In the forum thread below about ACC's Halloween line, where does Marilyn's message say all Bucky Boneyard orders will drop ship from?

━━━━━ Text under study ━━━━━

# ACC out of the Halloween BIZ!!!



## Dr Morbius (Sep 21, 2004)

This rumor has been circulating on the southern list. It seems to be based in fact. ACC now has an "exclusive" reseller of the Halloween line.

Here is the link that was circulated down south.

Click here: Human Skulls and Bones, Skeleton Props 
Rik from the NoCal list Emailed Marilyn and got this directly from the horses mouth:

Rik,
This is ligit and they are a great company hand picked by me to handle the Bucky Boneyard orders for us. You will receive the same great pricing and everything will drop ship out of our warehouse in Hagerstown Md. They have a dedicated team ready to handle the Halloween accounts. I am only one person and it has become way to big a business to be handled by one person. I cannot continue to work 12-14 hours a day 5 days a week. It is affecting my health. If there are any problems or issues you can always contact me and I will be happy to help. I am still here for everyone in the industry.

Thanks and please give them your support. They really are a great Company and Adam or Linda will always be happy to help you.

Warm Regards,

Marilyn

No more Marilyn!!! AAAAARRRRGGHHH!!!

Who knows how well/bad this Company will be. I hate changes like this.


----------



## Lotus (Nov 12, 2004)

So does this mean no more sales?????


----------



## IshWitch (May 31, 2006)

I've been anxiously awaiting the spring sales catalog. I wonder what will happen now?
:-/
I checked the site and those are all the normal non-discount prices.  And I know this, I have 7 Mr. Thrifty's, 5 Barts, 5 Buckies and a Frankenbucky besides numerous skulls and quite a few pounds of bones. I paid $128 for my first Bucky (affectionately known as Skulliver) and all the rest have been bought on the fantastic sales.

I think I may become depressed!


----------



## Dr Morbius (Sep 21, 2004)

Yea, I wonder how this will affect any future group buys. Marilyn was always our advocate, now not anymore. This may suck big time.


----------



## tonguesandwich (Oct 13, 2006)

D'oh!


----------



## Vlad (Aug 2, 2005)

I've sent out a message to them, with questions as to how this will effect haunters. I'll let you know if and when they reply.


----------



## BudMan (Mar 6, 2007)

That sux! Hopefully Marilyn has done something for us in making this deal. She was great!


----------



## skeletonowl (Aug 8, 2006)

man I thought this would be around forever...I guess it still is in a sense


----------



## dave the dead (Jan 31, 2007)

━━━━━ Dataset content ━━━━━

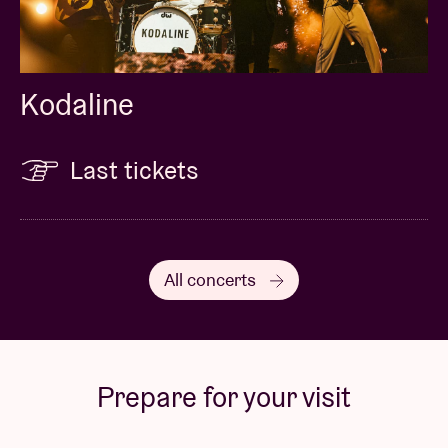
Kodaline
Last tickets
All concerts
Prepare for your visit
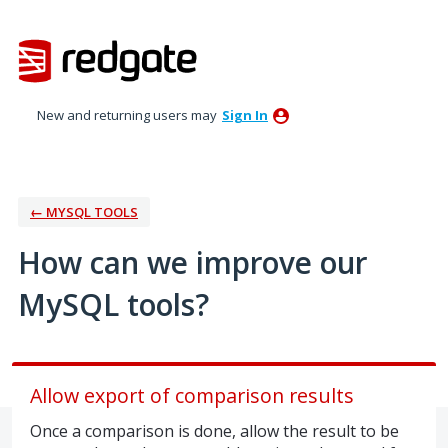
Skip
to
content
New and returning users may
Sign In
← MYSQL TOOLS
How can we improve our
MySQL tools?
Allow export of comparison results
Once a comparison is done, allow the result to be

━━━━━

• _Task output_
From the warehouse in Hagerstown, Md.